Text for analysis -
◇ ◇ ◇ ◇

Exclusive: Ken Macintosh says further devolution “dangerous” because Scotland “might get a reactionary government in 20 years time”


Scottish Labour leader hopeful cites “reactionary” past as reason for concern over devolution, in interview with CommonSpace

SCOTTISH LABOUR leadership contender Ken Macintosh has said Scotland’s history as “a relatively reactionary country” means that a belief that the devolution of powers would benefit the lives of people in Scotland is a “dangerous assumption”.

The Labour MSP for the Eastwood constituency made the comments in an exclusive interview with CommonSpace, where he said that the idea that Holyrood would adopt more progressive policy than Westminster was “a relatively new assumption, because in the past Scotland has been a relatively reactionary country.”

“The more cosmopolitan areas like London and cosmopolitan areas generally would be seen as more liberal,” he added. “Scotland wasn’t seen in that way, so we would be for example more sabbatrian, deep seated problems like sectarianism, anti-gay prejudice, racism, sexism, Scotland was not seen as a sort of beacon of liberal thought on any of these issues when I was being brought up, there were big battles, they were the reasons I’m in the Labour party.”

He warned that the assumption that Holyrood would produce more progressive policy on currently reserved matters was “dangerous”.

“It’s based on the assumption that if we devolve powers over anything, welfare, tax and spending that we will automatically take more progressive decisions. Now, that’s a dangerous assumption to make,” he said.

As an example of the possible dangers he added that Scotland “might get a reactionary government in 20 years time.”

Mackintosh, who is contesting for leadership against Lothians MSP Kezia Dugdale, also dismissed the idea that the Scottish party is a “branch office” controlled from London.

“You know the funny thing about this is that I have never thought of the Labour party in Scotland as, how’s the best way to put this, well, as a branch office. That’s never ever crossed my mind.

“I’ve been in the labour party all my life, been in lots of branches of it, never looked over my shoulder to Westminster,” he added.

The claims that the Scottish Labour party has been treated as a branch office by the UK party were first made by former leader Johann Lamont upon her resignation in August 2014.

Voting for the Scottish party leadership closes on 14 August 2015. The new leader will be announced on 15 August.

◇ ◇ ◇ ◇

Entries shown -
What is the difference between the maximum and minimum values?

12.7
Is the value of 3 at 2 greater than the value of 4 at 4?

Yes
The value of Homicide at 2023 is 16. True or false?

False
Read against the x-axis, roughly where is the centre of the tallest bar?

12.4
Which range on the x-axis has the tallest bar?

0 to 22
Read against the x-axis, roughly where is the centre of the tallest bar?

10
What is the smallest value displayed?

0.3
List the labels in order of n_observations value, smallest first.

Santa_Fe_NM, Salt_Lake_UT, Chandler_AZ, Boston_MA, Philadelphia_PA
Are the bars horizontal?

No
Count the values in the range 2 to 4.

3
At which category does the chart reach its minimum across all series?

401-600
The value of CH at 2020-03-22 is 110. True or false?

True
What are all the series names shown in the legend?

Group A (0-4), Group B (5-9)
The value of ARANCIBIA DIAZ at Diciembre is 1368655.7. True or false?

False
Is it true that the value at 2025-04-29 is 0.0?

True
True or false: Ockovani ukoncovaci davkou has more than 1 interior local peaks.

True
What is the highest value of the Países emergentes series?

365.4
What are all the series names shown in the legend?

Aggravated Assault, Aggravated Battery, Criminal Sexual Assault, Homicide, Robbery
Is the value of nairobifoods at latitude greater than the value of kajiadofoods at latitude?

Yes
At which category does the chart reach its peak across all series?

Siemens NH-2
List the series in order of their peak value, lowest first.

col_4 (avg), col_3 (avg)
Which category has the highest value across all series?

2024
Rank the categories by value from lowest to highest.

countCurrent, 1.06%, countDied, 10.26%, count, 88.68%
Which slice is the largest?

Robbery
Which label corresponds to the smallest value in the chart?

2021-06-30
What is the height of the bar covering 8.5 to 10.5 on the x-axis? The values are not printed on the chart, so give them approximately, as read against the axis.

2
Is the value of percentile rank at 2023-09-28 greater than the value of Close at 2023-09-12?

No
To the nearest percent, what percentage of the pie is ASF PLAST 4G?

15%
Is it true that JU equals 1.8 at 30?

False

◇ ◇ ◇ ◇

Transcribe the article on Ken Macintosh's interview word for word, from "The claims that" up to and including "on 15 August.".

Your solution -
The claims that the Scottish Labour party has been treated as a branch office by the UK party were first made by former leader Johann Lamont upon her resignation in August 2014.

Voting for the Scottish party leadership closes on 14 August 2015. The new leader will be announced on 15 August.